Open andmastrantuono opened this issue 6 months ago • 3 comments

I'd like to suggest the representation of nuclear power technologies by differentiating them by size (large reactors vs small modular reactors) and by reactor type (PWR, HTGR, etc.), and applying this distinction to both existing and buildable capacity.

Right now, nuclear is modeled as a single generic technology, but there are major differences between different technologies. Each class has distinct:

  • Capital cost (CAPEX);
  • O&M cost structure;
  • Construction time and modularity;
  • Ramp rates and flexibility;
  • Applicability (grid baseload vs remote/off-grid, industrial heat, etc.).

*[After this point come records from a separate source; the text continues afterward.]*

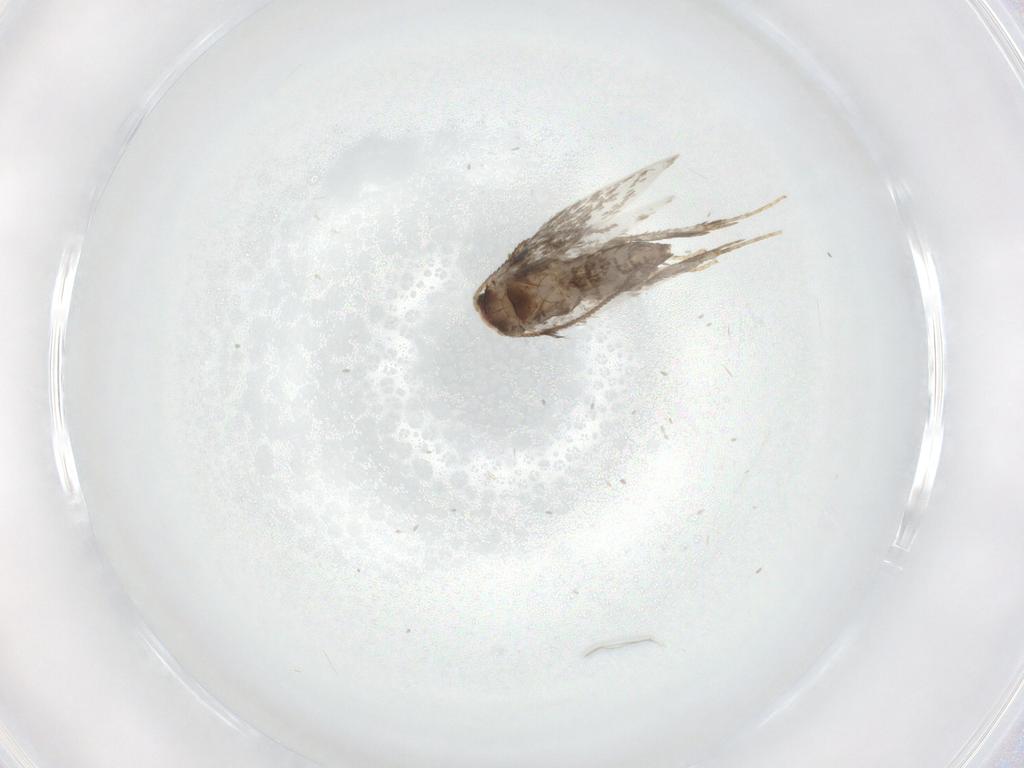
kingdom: Animalia
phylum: Arthropoda
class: Insecta
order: Lepidoptera
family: Nepticulidae
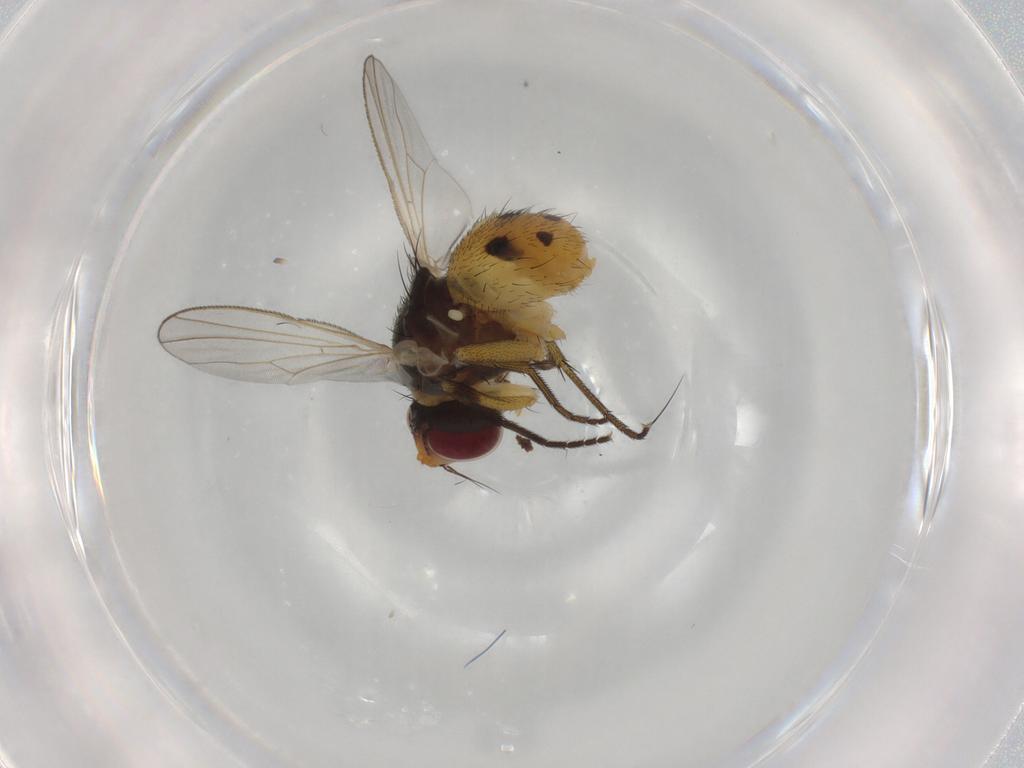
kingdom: Animalia
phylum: Arthropoda
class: Insecta
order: Diptera
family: Muscidae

A first-level split could distinguish:

  • nuclear_large
  • nuclear_smr A second-level refinement could add specific reactor types:
  • nuclear_smr_pwr
  • nuclear_smr_htgr

This would better reflect current technology trends and allow more detailed modeling of future scenarios – especially given the increasing focus on SMRs in Europe, USA and beyond.

andmastrantuono avatar Jul 03 '25 17:07 andmastrantuono

Sure, by all means. Do you have a source for assumptions that we can add? If you want, you can add them into manual_inputs.csv and I can review your additions!

What do you think about the current nuclear assumptions? Can we keep the current nuclear technology to make the change not break other people's applications, or are they inappropriate?

euronion avatar Jul 04 '25 06:07 euronion

Sure, I’ll work on that. I believe the current assumptions could be improved, but it will take a bit of time to collect and structure the data properly. Once the diversification is implemented, it might be challenging to keep the current aggregated nuclear technology as it is, but we can explore ways to ensure backward compatibility if needed.

andmastrantuono avatar Jul 04 '25 08:07 andmastrantuono

Great, thanks!

Yes - let's discuss backwards compatibility once we have the other data available!